*Parts of the exercise*
1. Answer these questions about the image processing documentation, one per line:
(a) According to the note on LUT, which image and LUT types does it work for?
(b) Per its note, why is apply slow when vectorize=True?
(c) What error does apply2 raise, and for what reason?
2. Carry on the image processing documentation after its last sentence.

*Selected excerpt*
·····

Image processing

These methods perform image processing operations on grey-scale and color images.

class machinevisiontoolbox.ImageProcessing.ImageProcessingMixin[source]
LUT(lut, colororder=None)[source]

Apply lookup table

Parameters
  • lut (array_like(256), ndarray(256,N)) – lookup table

  • colororder (str or dict) – colororder for output image, optional

Returns

transformed image

Return type

Image

For a greyscale image the LUT can be:

  • (256,)

  • (256,N) in which case the resulting image has N planes created my applying the I’th column of the LUT to the input image

For a color image the LUT can be:

  • (256,) and applied to every plane, or

  • (256,N) where the LUT columns are applied to the N planes of the input image.

Example:

>>> from machinevisiontoolbox import Image
>>> import numpy as np
>>> img = Image([[100, 150], [200, 250]])
>>> img.LUT(np.arange(255, -1, -1, dtype='uint8')).A
array([[155, 105],
       [ 55,   5]], dtype=uint8)

Note

Works only for uint8 and int8 image and LUT.

References
  • Robotics, Vision & Control for Python, Section 11.3, P. Corke, Springer 2023.

Seealso

cv2.LUT

apply(func, vectorize=False)[source]

Apply a function to an image

Parameters

func (callable) – function to apply to image or pixel

Returns

transformed image

Return type

Image

If vectorize is False the function is called with a single argument which is the underlying NumPy array, and it must return a NumPy array. The return array can have different dimensions to its argument.

If vectorize is True the function is called for every pixel with a single argument which is a scalar or a 1d-array of length equal to the number of color planes. The return array will have the same dimensions to its argument.

Example:

>>> from machinevisiontoolbox import Image
>>> import numpy as np
>>> import math
>>> img = Image([[1, 2], [3, 4]])
>>> img.apply(np.sqrt).image
array([[1.   , 1.414],
       [1.732, 2.   ]], dtype=float16)
>>> img.apply(lambda x: math.sqrt(x), vectorize=True).image
array([[1.    , 1.4142],
       [1.7321, 2.    ]])

Note

Slow when vectorize=True which involves a large number of calls to func.

References
  • Robotics, Vision & Control for Python, Section 11.3, P. Corke, Springer 2023.

Seealso

apply2

apply2(other, func, vectorize=False)[source]

Apply a function to two images

Parameters

func (callable) – function to apply to image or pixel

Raises

ValueError – images must have same size

Returns

transformed image

Return type

Image

If vectorize is False the function is called with two arguments which are the underlying NumPy arrays, and it must return a NumPy array. The return array can have different dimensions to its arguments.

·····

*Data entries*
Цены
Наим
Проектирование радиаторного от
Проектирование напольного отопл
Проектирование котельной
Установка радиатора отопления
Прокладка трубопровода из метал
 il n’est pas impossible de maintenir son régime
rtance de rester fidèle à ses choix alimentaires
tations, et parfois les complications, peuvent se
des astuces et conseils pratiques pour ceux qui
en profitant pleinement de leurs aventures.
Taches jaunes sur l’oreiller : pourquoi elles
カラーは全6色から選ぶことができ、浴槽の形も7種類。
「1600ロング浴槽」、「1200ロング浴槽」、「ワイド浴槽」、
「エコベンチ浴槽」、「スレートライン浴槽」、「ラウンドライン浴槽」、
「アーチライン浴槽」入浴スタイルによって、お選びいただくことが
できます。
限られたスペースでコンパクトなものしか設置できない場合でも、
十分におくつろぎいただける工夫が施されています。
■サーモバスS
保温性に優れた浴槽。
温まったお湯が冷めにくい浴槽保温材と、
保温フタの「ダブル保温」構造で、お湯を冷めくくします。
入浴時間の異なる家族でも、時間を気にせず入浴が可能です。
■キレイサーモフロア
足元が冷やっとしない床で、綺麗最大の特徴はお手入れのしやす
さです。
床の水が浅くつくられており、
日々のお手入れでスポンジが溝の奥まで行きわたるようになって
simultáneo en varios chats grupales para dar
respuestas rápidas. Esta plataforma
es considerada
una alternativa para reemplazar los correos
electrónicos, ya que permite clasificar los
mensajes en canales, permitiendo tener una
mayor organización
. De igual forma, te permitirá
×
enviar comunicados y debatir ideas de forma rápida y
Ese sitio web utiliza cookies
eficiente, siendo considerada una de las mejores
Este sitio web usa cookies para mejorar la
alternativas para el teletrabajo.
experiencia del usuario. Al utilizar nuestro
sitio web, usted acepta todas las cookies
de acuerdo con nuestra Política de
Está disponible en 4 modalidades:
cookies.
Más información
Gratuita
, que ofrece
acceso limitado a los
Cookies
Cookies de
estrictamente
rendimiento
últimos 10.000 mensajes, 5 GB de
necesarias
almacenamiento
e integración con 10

·····

*Exercise responses*
1.
(a) Only uint8 and int8 image and LUT.
(b) It involves a large number of calls to func.
(c) ValueError, because the images must have the same size.

2.
If vectorize is True the function is called for every pixel in both images with two arguments which are the corresponding pixel values as a scalar or 1d-array of length equal to the number of color planes. The function returns a scalar or a 1d-array. The return array will have the same dimensions to its argument.

Example:

>>> from machinevisiontoolbox import Image
>>> import numpy as np
>>> import math
>>> img1 = Image([[1, 2], [3, 4]])
>>> img2 = Image([[5, 6], [7, 8]])
>>> img1.apply2(img2, np.hypot).image
array([[5.098, 6.324],
       [7.617, 8.945]], dtype=float16)
>>> img1.apply2(img2, lambda x, y: math.hypot(x,y), vectorize=True).image
array([[5.099 , 6.3246],
       [7.6158, 8.9443]])

Note

Slow when vectorize=True which involves a large number of calls to func.

References
  • Robotics, Vision & Control for Python, Section 11.4, P. Corke, Springer 2023.

Seealso

apply

clip(min, max)[source]

Clip pixel values

Parameters
  • min (int or float) – minimum value

  • max (int or float) – maximum value

Returns

transformed image

Return type

Image

Pixels in the returned image will have values in the range [min, max] inclusive.

Example:

>>> from machinevisiontoolbox import Image
>>> img = Image([[1, 2], [3, 4]])
>>> img.clip(2, 3).A
array([[2, 2],
       [3, 3]], dtype=uint8)
Seealso

numpy.clip

roll(ru=0, rv=0)[source]

Roll image by row or column

Parameters
  • ru (int, optional) – roll in the column direction, defaults to 0

  • rv (int, optional) – roll in the row direction, defaults to 0

Returns

rolled image

Return type

Image instance

Example:

>>> from machinevisiontoolbox import Image
>>> img = Image([[1, 2, 3], [4, 5, 6], [7, 8, 9]])
>>> img.roll(ru=1).A
array([[3, 1, 2],
       [6, 4, 5],
       [9, 7, 8]], dtype=uint8)
>>> img.roll(ru=-1).A
array([[2, 3, 1],
       [5, 6, 4],
       [8, 9, 7]], dtype=uint8)
>>> img.roll(rv=1).A
array([[7, 8, 9],
       [1, 2, 3],
       [4, 5, 6]], dtype=uint8)
>>> img.roll(ru=1, rv=-1).A
array([[6, 4, 5],
       [9, 7, 8],
       [3, 1, 2]], dtype=uint8)
Seealso

numpy.roll

normhist()[source]

Histogram normalisaton

Returns

normalised image

Return type

Image instance

Return a histogram normalized version of the image which highlights image detail in low-contrast areas of an image.

Example:

>>> from machinevisiontoolbox import Image
>>> img = Image([[10, 20, 30], [40, 41, 42], [70, 80, 90]])
>>> img.normhist().A
array([[  0,  32,  64],
       [ 96, 128, 159],
       [191, 223, 255]], dtype=uint8)

Note

  • The histogram of the normalized image is approximately uniform, that is, all grey levels ae equally likely to occur.

  • Color images automatically converted to grayscale

References
  • Robotics, Vision & Control for Python, Section 11.3, P. Corke, Springer 2023.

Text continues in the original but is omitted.